This surgery consists in cutting out the so-called pouch from the stomach, which serves as a mini stomach and has a volume of several dozen millilitres, and connecting the newly-created pouch to the intestine by means of an anastomosis in such a way, as to reduce the length of the intestine actively digesting and absorbing the food eaten.
The difference between GB and MGB is as follows: the “mini” stomach created as part of the mini gastric bypass surgery is more oblong thanks to which the anastomosis between the stomach and the intestinal loop is performed in the lower part of the abdomen, which eases suturing. Since only one anastomosis needs to be performed, the intestine is divided into two parts – the enzymatic loop and the common loop, which also serves as a nutritional loop.
The new gastrointestinal hormonal activity resulting from the introduced anatomical changes is also of high importance to the patient due to the therapeutic impact of bypass on type 2 diabetes.
Bariatric consultation with the surgeon
If you are considering surgical treatment of obesity, make an appointment with our surgeon. During the first appointment the physician will assess the degree of obesity, take medical history of co-morbidities and obesity complications.
You will receive information on possible treatment options and be pre-qualified for the selected surgery. You will also receive a diagnostics plan preparing you for the surgery.
We want to gather as much information as possible about your health condition so that further treatment is as safe and personalized as possible. We schedule a diagnostic appointment and a planned surgery date.
Diagnostics and preparation
We offer our patients a full diagnostic package which includes all necessary tests and specialist consultations required to perform the surgery. Typical diagnostic scheme:
The diagnostics is coordinated by an experienced specialist and your attending surgeon.
We begin treatment prior to the surgery, in the diagnostic phase. The nutritionist prepares a nutrition plan, which will help you prepare for the post-surgery changes, achieve initial weight loss and reduce liver steatosis. This specialist also provides you with nutrition education including the principles of proper nutrition to be followed before and after surgery. Simultaneously, the psychologist will equip you with the psychological means of coping with the transformation that awaits you.
Preoperative period (approx. 30 days)
You follow a nutrition plan. The attending physician, nutritionist and psychologist stay in permanent touch with you, providing you with support and advice.
Hospitalization and surgery
You will be admitted to the Surgical Ward after a period of a few weeks following the completion of diagnostics. The patients usually stay in our hospital for 4 days:
After the end of the surgical treatment we stay in permanent touch with our patients via phone or e-mail. In addition to this, we will also meet on the follow-up appointments.

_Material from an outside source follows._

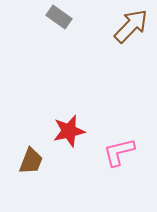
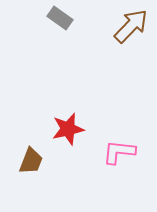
gray rectangle: moved 1 px right, 1 px down
red star: moved 1 px left, 2 px up
pink L-shape: rotated 20 degrees clockwise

The surgery yields very good outcomes and is intended for patients with significant obesity, in whom we want to use a restrictive-malabsorptive method but at the same cannot perform a traditional gastric bypass surgery because of various reasons.
It is especially recommended for patients with type 2 diabetes, due to its effect on hormone activity in the gastrointestinal tract and sensitizing peripheral tissues to insulin. Many patients have been successfully cured of this most dangerous consequence of obesity after the mini bypass surgery.
Thanks to the mini gastric bypass surgery the patients who prefer to eat sugary foods for every meal, will not absorb all the sugars they take in, and in some cases, they may not tolerate them well, which will effectively discourage them from eating sweets.
Active nicotinism, is definitely an unfavourable factor for any bariatric surgery. However, smoking carries an additional risk for those undergoing a gastric bypass surgery. Smokers are at the highest risk of developing ulceration of gastrointestinal anastomosis sometime after the mini gastric bypass surgery.
Due to the fact that, the surgeon is forced to operate in both the upper and lower abdominal regions during the mini gastric bypass surgery, a large number of intestinal adhesions, which are a common consequence of the lower abdominal surgery, certainly creates added difficulty at the time of surgery.
In patients with inflammatory bowel disease such as Crohn's disease, sleeve gastrectomy is the preferred method of operation, because it is does not use the intestine.
In young women planning to become pregnant in the future, the mini gastric bypass surgery may be associated with an increased risk of foetal and maternal exposure to deficiencies in macronutrients and micronutrients during pregnancy.
Temporary contraindications to any bariatric surgery include active alcoholism, drug addiction, and mental illness outside remission period.
Pregnancy is also a period when we should be more concerned about the proper development of the foetus rather than weight gain.
Our approach to obesity treatment is as follows: the patients who ignore the nutritionist’s and psychologist’s recommendations or consider them irrelevant are not ready for the surgery.
Now, one and a half years after my mini gastric bypass operation, I have rediscovered what an active life is all about. There is no challenge that I would not take on and no force that would stop me in my mad rush through life – a life that I live anew!